全剣連は3月10日に評議員会・理事会を開催、かねて執行部で練ってきた平成21年度の事業計画・収支予算の審議を願い、承認され決定を見ました。
先月号でも触れていますが、全剣連が仕事を進める基本方針は、今年度を引き継いで変化はなく、これまで築いた実績の上に内容を充実させていきます。
繰り返しになるかと思いますが、「指導、教育を通じて、質の良い、レベルの高い剣道を育てること、剣道の普及を進め愛好者を増やす努力を進め、社会での評価も高め人造りに貢献していく」ことです。
以下主な内容について述べます。
①大会ではすでに進められているように、全日本都道府県対抗剣道優勝大会と、全国家庭婦人剣道大会を、男子・女子の都道府県対抗大会に組み替えて実施します。
いずれにも高校生・大学生に出場枠を設け励みを与えます。
男女混成となっていた都道府県対抗大会を、男子一本の総力戦とし内容の充実を図ります。
一方女子剣道の普及進展の実態を踏まえ、普及が主目的であった家庭婦人大会を、本格的な全日本都道府県対抗女子剣道優勝大会として生まれ変わってもらい、女子剣道の全国的レベルアップに役立つよう育てます。
②ブラジル・サンパウロで開かれる3年ごとの世界剣道選手権大会は、国際剣連の運営に責任を持つ全剣連として、これを立派に開催する責任があり、ブラジル剣連の協力を得つつ実施に当たります。
またこの大会への参加国として、前回の台湾大会の轍を踏む事なく、立派に勝つことが必要です。全剣連は行ってきた強化活動の成果を基に、すぐれた選手団を派遣し完勝する決意です。
地球の裏側に選手団・審判・役員などを派遣することは、次年度事業計画の中での大仕事となります。
大会では審判技術の向上が課題で、決定した各国の審判41名の参集を求め、5月に成田市で講習会を行います。
③武道が中学校体育の正課で必修科目になることは、全国の剣道人を元気づけていることでしょう。
実施を前にすべての剣連の努力が必要ですが、全剣連も教育当局との連絡に遺憾なきを期しています。
差し当たり専門家の協力を得て正課の授業に役立つ手引書の作成を進めており、新年度早々『剣道授業の展開』として刊行します。

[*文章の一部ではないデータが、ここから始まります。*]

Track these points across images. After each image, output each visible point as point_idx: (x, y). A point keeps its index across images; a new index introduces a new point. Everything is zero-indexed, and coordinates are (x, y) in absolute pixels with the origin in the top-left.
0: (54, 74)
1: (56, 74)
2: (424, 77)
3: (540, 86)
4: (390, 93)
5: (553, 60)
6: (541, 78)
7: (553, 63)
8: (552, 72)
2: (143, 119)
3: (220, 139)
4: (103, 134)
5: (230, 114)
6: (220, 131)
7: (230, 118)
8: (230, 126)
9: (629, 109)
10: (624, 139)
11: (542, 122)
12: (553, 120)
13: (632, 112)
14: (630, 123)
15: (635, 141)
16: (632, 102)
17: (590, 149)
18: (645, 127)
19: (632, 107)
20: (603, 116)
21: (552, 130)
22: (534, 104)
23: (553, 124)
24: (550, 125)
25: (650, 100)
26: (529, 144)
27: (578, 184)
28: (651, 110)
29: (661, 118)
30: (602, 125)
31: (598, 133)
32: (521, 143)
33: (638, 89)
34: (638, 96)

授業時間が十分でない体育正課の手引書として、全国の中学校で利用されることを期待しています。
④普及、指導者の養成は重点項目として努力します。
指導法の講習は各剣連との協力のもと進めますが、「指導法講師要員」の研修も本年に続き行います。
また社会体育指導員の養成事業は引き続き重点項目ですが、上級資格者の更新講習が始まります。

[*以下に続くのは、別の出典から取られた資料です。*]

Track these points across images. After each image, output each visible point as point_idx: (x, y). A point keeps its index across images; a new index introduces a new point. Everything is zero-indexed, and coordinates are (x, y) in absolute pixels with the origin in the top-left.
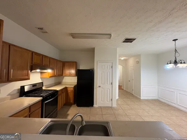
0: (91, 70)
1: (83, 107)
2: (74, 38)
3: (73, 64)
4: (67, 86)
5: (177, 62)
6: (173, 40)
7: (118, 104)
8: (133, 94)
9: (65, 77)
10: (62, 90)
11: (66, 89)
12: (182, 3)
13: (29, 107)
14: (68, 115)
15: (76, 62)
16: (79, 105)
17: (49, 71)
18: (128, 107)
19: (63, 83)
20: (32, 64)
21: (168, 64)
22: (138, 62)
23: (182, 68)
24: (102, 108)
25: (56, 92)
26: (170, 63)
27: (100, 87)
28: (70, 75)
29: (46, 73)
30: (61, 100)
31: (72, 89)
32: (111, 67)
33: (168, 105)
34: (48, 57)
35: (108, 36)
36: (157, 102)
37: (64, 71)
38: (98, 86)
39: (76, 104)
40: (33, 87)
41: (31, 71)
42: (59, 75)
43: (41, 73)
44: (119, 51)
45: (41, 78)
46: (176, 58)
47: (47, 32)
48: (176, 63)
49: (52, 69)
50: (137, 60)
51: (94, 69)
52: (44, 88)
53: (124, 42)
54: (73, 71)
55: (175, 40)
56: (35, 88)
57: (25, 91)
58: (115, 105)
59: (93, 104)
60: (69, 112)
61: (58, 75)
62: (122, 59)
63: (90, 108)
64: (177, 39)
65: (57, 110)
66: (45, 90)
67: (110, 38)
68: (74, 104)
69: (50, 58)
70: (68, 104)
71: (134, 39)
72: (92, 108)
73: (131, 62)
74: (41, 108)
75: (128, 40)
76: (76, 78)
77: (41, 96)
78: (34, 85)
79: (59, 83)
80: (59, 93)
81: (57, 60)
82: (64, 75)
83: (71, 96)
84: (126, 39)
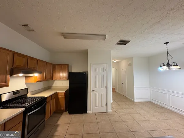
0: (84, 73)
1: (76, 115)
2: (65, 38)
3: (64, 67)
4: (57, 91)
5: (170, 65)
6: (165, 43)
7: (113, 109)
8: (127, 96)
9: (56, 81)
10: (51, 96)
11: (56, 94)
12: (182, 3)
13: (4, 124)
14: (58, 125)
15: (67, 64)
16: (71, 112)
17: (36, 75)
18: (124, 111)
19: (53, 88)
20: (13, 67)
21: (161, 66)
22: (130, 65)
23: (176, 71)
24: (96, 114)
25: (44, 99)
26: (164, 66)
27: (94, 91)
28: (62, 79)
29: (33, 77)
30: (50, 108)
31: (63, 94)
32: (105, 70)
33: (161, 107)
34: (35, 58)
35: (103, 37)
36: (150, 104)
37: (54, 75)
38: (92, 91)
39: (67, 112)
40: (14, 94)
41: (11, 76)
42: (49, 79)
43: (26, 77)
44: (113, 53)
45: (26, 83)
46: (168, 61)
47: (34, 31)
48: (168, 65)
49: (40, 72)
50: (129, 62)
51: (87, 71)
52: (29, 95)
53: (118, 44)
54: (65, 75)
55: (166, 43)
56: (16, 95)
57: (2, 101)
58: (110, 110)
59: (87, 110)
60: (60, 122)
61: (47, 79)
62: (115, 61)
63: (83, 114)
64: (169, 43)
65: (45, 120)
66: (30, 97)
67: (105, 39)
68: (66, 111)
69: (38, 60)
70: (58, 112)
71: (129, 41)
72: (85, 114)
73: (124, 64)
74: (22, 122)
75: (123, 43)
76: (68, 81)
77: (23, 107)
78: (15, 93)
79: (48, 88)
80: (48, 100)
81: (46, 62)
82: (54, 79)
83: (62, 102)
84: (121, 41)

⑤称号・段位制度の運用は公正・的確に行いますが、本年度決定した、六段以上への受審資格における、60歳以上の受審者の修業年限の優遇制度が新年度より廃止されます。
また前号で取り上げていますが、級位を称号・段位審査規則の体系に整合性を持ったものにするための改正、また全剣連直営の六段以上の実技審査の方法の改善案が浮上しており、来年度後半よりの実施を目指しますがこれらは別に述べます。

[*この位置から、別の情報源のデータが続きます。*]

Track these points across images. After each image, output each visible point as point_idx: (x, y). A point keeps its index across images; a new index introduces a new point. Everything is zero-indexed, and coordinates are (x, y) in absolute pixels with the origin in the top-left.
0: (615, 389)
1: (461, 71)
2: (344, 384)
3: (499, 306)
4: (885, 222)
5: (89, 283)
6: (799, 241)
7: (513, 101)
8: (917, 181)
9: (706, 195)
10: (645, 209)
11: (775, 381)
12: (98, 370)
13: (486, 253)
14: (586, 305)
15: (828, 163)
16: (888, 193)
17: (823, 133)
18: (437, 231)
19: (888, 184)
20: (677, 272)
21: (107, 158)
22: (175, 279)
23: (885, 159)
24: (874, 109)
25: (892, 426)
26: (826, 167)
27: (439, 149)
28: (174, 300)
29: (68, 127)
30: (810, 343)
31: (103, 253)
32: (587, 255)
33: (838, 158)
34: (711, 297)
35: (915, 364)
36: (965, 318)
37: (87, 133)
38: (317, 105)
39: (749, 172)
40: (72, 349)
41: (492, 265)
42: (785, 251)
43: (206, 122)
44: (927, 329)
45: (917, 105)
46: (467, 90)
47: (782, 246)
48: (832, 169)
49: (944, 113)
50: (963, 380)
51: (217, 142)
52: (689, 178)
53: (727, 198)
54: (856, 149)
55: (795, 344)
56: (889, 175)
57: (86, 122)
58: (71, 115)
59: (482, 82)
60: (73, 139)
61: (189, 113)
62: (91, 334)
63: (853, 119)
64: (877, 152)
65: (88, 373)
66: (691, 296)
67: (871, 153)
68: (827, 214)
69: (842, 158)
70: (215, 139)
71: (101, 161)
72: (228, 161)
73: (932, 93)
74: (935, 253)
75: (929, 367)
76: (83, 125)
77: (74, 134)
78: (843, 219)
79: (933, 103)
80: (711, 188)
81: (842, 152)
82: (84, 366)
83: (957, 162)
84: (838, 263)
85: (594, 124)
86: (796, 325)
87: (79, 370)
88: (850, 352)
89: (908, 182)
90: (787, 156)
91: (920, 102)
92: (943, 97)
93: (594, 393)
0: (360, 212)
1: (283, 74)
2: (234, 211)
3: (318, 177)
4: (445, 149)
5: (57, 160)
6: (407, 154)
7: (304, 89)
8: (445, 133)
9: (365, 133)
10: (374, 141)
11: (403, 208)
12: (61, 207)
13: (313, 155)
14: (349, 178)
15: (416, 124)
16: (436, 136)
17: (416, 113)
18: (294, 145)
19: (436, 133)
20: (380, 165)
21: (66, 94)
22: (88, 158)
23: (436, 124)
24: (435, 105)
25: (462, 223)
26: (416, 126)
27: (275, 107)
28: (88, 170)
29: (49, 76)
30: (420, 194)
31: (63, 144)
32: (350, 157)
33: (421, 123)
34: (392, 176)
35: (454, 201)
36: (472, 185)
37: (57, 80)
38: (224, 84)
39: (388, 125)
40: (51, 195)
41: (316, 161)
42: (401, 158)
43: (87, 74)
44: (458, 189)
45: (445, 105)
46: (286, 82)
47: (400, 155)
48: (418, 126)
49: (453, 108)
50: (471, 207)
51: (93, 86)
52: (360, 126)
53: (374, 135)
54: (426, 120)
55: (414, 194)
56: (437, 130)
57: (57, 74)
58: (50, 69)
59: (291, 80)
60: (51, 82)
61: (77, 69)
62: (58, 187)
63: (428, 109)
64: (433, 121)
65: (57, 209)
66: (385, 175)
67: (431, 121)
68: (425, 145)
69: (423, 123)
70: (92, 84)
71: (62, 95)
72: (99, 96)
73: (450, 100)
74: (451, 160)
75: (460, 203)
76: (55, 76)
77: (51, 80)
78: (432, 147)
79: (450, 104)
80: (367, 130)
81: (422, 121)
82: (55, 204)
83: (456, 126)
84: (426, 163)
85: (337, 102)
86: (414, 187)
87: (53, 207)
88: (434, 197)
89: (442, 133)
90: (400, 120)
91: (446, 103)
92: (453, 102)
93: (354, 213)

⑥国が進めている新しい公益法人制度への移行について、なお期限までの時間はありますが、具体的に検討を進めていきます。公益事業としての認定、理事会・評議員会の構成・役割・定数などにつき、現行の再検討と変更を行わざるを得ないことが予想されます。これについては別の機会に解説することとします。